Escaping the confines of IT’s grip on enterprise data has pushed many a business unit into the netherworld of shadow IT, a term often used to describe information-technology systems and solutions built and used inside organizations without explicit organizational approval. These solutions often leverage the cloud. It doesn’t take much to deploy a Hadoop cluster in the cloud and start filling it with data, more or less on the sly.
This is not to say that most corporate deployments of Hadoop are “off the books.” They are not. In fact, getting off the ETL treadmill has been one of Hadoop’s main selling points for large enterprises. Hadoop stack vendors have focused most of their marketing dollars on the notion that organizations can move some of their EDW data into Hadoop. It’s far cheaper and more flexible in terms of hardware and storage.
These vendors talk about EL – extract and load – rather than ETL. Extract the data and load it into Hadoop; transform it when necessary for a particular use case. The popularity of Hadoop as a destination for structured as well as unstructured data has spawned several SQL on Hadoop solutions, including MapReduce, Impala, SparkSQL, Presto, and Hive on Tez.
Yet there’s far too much data in EDWs for any company to consider putting all their EDW data in Hadoop. Moving a billion rows of data from an EDW takes time. It also puts a load on the primary business system that depends on the data warehouse, which can impact operations. Likewise, an EDW database can handle only so many requests before performance degrades; plus, these data migrations hog enormous network bandwidth.

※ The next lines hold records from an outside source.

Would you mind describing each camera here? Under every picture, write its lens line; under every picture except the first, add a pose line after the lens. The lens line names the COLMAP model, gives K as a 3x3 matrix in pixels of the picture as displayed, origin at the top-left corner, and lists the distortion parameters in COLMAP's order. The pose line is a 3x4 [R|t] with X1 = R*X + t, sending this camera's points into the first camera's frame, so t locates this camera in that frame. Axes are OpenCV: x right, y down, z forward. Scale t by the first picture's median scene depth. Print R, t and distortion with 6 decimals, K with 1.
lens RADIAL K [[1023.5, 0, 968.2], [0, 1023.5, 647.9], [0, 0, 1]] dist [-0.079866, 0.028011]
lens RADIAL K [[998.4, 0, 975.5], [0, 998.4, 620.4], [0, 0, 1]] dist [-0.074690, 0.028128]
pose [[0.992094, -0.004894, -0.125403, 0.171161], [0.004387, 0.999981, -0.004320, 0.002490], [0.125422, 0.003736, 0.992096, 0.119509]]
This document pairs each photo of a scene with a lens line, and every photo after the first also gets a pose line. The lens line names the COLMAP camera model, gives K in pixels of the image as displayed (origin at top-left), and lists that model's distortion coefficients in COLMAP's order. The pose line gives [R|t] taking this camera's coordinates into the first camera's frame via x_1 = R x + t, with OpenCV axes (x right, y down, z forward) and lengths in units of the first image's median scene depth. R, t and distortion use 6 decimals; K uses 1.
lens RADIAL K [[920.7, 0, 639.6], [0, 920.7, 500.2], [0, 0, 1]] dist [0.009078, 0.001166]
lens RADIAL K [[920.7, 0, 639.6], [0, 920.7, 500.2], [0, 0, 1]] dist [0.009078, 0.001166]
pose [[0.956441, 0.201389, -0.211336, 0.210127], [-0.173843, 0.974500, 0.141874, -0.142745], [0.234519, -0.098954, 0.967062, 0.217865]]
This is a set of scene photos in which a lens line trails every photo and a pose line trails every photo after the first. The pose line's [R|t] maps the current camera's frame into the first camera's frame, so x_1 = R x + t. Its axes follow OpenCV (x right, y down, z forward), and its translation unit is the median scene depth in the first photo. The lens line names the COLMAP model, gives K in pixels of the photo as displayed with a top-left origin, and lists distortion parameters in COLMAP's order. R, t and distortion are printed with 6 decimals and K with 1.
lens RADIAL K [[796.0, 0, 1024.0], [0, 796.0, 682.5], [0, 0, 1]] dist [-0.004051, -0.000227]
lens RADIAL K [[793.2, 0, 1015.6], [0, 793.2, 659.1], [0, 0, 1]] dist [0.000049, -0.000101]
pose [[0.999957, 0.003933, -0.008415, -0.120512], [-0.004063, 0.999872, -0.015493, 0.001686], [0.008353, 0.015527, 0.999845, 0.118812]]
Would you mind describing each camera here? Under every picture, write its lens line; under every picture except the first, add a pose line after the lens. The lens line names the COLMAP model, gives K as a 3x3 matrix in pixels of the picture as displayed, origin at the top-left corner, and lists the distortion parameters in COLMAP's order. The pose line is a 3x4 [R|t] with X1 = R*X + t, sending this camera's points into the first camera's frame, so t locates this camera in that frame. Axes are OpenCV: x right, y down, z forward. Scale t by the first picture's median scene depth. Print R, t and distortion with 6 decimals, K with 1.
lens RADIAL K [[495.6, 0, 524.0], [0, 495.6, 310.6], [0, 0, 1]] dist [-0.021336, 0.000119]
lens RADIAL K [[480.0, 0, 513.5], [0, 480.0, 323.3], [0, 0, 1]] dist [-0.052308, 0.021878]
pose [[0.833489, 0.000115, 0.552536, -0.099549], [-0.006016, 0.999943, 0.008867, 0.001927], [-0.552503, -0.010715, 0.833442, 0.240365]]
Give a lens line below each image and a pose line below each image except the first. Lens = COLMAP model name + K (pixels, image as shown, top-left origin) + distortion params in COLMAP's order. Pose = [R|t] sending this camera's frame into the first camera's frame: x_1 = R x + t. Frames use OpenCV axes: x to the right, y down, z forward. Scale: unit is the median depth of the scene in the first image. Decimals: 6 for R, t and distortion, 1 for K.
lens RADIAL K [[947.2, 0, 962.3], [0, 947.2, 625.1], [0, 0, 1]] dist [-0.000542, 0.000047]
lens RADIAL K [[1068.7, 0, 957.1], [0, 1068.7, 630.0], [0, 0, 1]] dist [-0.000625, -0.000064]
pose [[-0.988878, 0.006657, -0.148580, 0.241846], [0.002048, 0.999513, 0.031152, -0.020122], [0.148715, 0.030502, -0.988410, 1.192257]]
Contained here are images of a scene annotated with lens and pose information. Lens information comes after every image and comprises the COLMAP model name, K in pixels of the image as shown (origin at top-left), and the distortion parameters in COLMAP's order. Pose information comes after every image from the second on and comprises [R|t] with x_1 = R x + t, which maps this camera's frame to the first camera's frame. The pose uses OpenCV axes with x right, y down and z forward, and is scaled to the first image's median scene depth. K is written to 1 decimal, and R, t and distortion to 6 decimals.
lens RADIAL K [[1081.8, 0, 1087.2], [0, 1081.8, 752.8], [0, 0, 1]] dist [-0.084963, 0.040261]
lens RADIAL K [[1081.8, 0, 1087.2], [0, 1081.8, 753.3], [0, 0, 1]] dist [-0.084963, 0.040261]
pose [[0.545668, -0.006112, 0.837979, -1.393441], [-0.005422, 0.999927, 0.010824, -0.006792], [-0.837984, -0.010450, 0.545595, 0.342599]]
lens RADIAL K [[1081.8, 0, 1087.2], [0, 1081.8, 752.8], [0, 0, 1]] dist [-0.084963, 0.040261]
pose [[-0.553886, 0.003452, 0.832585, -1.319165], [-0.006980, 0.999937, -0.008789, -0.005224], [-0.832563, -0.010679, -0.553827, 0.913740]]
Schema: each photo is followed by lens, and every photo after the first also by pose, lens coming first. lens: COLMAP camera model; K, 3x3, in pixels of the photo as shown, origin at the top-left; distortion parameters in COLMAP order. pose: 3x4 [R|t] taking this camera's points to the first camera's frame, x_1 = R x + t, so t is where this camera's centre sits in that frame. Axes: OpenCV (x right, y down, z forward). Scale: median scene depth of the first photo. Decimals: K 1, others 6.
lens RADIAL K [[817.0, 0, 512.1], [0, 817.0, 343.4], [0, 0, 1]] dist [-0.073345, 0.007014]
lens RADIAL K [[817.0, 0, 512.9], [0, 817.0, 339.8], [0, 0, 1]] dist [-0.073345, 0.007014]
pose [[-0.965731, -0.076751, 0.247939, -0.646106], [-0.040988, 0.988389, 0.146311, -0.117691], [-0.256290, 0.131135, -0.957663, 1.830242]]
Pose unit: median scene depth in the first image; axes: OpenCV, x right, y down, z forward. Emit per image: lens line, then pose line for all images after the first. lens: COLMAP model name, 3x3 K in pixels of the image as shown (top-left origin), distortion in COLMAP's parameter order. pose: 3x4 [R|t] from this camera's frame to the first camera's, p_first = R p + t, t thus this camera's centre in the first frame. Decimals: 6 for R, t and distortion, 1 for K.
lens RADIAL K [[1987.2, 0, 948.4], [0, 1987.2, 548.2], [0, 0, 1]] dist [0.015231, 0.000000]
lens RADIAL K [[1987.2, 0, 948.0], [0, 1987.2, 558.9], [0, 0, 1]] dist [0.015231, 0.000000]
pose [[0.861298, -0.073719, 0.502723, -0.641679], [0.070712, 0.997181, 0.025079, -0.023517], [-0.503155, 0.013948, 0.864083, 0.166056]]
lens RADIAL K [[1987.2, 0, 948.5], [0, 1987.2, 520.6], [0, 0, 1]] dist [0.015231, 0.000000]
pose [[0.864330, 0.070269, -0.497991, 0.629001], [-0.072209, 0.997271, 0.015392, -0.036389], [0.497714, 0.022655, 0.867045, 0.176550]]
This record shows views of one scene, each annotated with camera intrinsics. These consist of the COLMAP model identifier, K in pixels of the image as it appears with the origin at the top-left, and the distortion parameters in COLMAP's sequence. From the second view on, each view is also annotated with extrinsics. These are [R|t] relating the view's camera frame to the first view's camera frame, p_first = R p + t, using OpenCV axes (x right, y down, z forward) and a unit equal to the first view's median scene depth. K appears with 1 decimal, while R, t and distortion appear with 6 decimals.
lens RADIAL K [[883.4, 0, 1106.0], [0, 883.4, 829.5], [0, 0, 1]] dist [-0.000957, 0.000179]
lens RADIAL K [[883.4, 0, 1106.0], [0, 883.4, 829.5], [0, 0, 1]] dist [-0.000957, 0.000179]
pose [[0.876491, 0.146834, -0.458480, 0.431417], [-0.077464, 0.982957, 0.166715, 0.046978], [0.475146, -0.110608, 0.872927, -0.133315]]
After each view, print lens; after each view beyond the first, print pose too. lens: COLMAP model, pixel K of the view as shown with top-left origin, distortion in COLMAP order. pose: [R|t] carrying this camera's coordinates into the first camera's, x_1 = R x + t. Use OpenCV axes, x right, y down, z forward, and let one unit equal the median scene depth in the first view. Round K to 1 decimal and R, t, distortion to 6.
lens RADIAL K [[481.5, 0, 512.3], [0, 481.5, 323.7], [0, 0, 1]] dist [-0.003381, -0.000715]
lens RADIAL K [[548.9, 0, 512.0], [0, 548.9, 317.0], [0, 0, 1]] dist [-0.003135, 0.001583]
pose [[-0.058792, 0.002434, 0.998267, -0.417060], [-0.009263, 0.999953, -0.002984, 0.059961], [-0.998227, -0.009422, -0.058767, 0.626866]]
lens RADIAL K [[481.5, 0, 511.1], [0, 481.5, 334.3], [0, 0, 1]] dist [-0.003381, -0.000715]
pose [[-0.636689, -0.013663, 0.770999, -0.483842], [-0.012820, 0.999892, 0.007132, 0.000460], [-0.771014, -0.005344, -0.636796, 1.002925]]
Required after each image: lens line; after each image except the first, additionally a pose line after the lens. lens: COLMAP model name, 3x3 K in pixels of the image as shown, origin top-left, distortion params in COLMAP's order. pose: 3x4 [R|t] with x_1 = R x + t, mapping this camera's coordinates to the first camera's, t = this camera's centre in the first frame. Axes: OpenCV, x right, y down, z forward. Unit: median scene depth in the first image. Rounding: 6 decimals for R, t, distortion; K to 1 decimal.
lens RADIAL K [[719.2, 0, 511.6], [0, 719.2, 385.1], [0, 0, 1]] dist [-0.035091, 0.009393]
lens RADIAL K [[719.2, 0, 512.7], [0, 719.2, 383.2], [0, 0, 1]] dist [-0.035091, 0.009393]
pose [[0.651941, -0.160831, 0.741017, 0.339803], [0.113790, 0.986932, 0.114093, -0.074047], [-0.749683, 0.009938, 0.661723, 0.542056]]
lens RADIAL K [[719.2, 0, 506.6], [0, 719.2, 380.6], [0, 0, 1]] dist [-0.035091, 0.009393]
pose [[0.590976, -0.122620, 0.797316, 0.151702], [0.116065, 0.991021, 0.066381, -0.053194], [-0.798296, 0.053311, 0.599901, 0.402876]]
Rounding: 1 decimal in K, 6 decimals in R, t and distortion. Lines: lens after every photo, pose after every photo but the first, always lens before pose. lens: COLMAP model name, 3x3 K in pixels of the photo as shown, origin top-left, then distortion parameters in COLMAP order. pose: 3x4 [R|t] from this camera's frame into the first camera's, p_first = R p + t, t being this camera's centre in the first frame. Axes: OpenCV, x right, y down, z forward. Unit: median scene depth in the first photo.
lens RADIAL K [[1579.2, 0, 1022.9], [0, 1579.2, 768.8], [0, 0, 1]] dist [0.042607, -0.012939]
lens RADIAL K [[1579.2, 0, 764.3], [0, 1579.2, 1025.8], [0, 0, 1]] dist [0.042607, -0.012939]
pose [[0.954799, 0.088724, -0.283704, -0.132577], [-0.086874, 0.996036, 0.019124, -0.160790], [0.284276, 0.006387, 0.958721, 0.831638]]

In other words, it’s not a trivial exercise.
So organizations have a foot in both worlds. If organizations ever move all their EDW data to Hadoop, it will be a multi-year, possibly a multi-decade process. Most knowledge about customers, transactions, and products still lives in EDWs. Right now, most enterprises use Hadoop to hold large data sets like log files or sensor data, which are massive, multi-format, and don’t conform well to the schema of an EDW. They may not be sure what value this data holds, but they want some place to put it until they figure it out.